President Obama is bravely captaining our economic ship. Where the last president balked at an aggregate demand-increasing stimulus and a meaningful overhaul of the automobile industry, Obama steered a $787 billion stimulus through Congress and threw car industry veteran Rick Wagoner overboard. Obama's paradigm-shifting budget is likely to sail, relatively unscathed, through Congress in the next week. Meanwhile, Congress has filled in some rather important details, taking responsibility for successfully expanding children's health insurance and strengthening safeguards for fair pay.
But TheMiddleClass.org's 2008 Middle-Class Scorecard, a congressional accountability project sponsored by the Drum Major Institute, shows that several of the more basic protections for middle-class Americans - what I would like to call "low-hanging fruit" - are still unresolved, even as Congress takes on large-scale reform projects like a health care overhaul and climate change legislation.
In 2008, legislation imposing stricter regulations on credit card companies and allowing bankruptcy judges to modify the terms of primary mortgages in bankruptcy stalled in Congress, while legislators resisted including improvements to food safety regulations in a bill strengthening the Consumer Product Safety Commission. These legislative failures have had serious consequences for middle-class Americans: interest rate hikes that the Credit Cardholders' Bill of Rights would have prohibited are instead proliferating; the 800,000 homes that would have been saved from foreclosure by the bankruptcy provision are still in danger; and Salmonella-tainted peanut butter has killed nine people and infected almost 700.
Congress is, indeed, addressing each of these issues. Markups of legislation strengthening credit card regulations are scheduled for this week in both the House and the Senate, the House passed a bill including the mortgage modification provision earlier this month, and proposals for food safety reform are solidifying.
Yet, the TheMiddleClass.org Scorecard urges caution. Only 38% of the Senate - and no Senate Republicans - voted in favor of bankruptcy modification; 74% of the House (only 43% of House Republicans) voted for the Credit Cardholders' Bill of Rights', but the legislation was left to die by the Senate. Other measures that would have benefitted the middle class were subject to similarly chilly receptions, with important legislation to bail out the auto industry receiving support just above 20% from Senate and House Republicans. Only 60% of all House members voted in favor of legislation that extended unemployment insurance and established a new GI Bill.

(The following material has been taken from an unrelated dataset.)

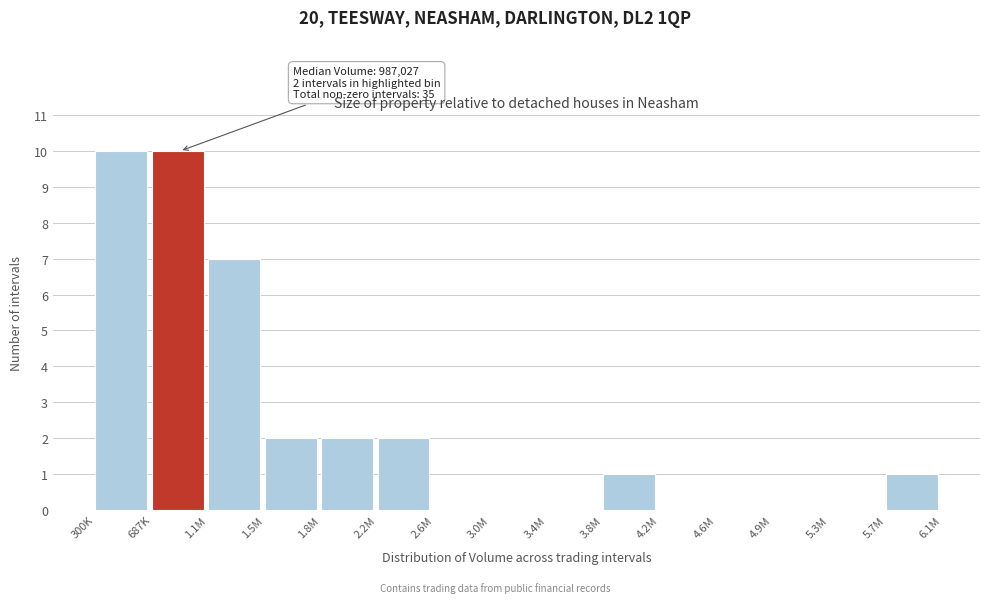

Reading left to right, what are all the values shown in this chart?

300K=10	687K=10	1.1M=7	1.5M=2	1.8M=2	2.2M=2	2.6M=0	3.0M=0	3.4M=0	3.8M=1	4.2M=0	4.6M=0	4.9M=0	5.3M=0	5.7M=1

The complexity of the economic and financial crisis Americans are now experiencing does not make commonsense protections for consumers and homeowners any less important. In fact, as the crisis deepens, such protections become even more important as struggling companies try to squeeze the last pennies from vulnerable consumers. But as TheMiddleClass.org Scorecard demonstrates, protections for middle-class Americans are often talked about in Congress, but never fully addressed. Lawmakers should use the current crisis as an opportunity to usher in a new era of middle-class American rule. Next year's Scorecard should show all legislators voting in favor of strengthened credit card regulations, bankruptcy modification for primary residences, and a food safety overhaul.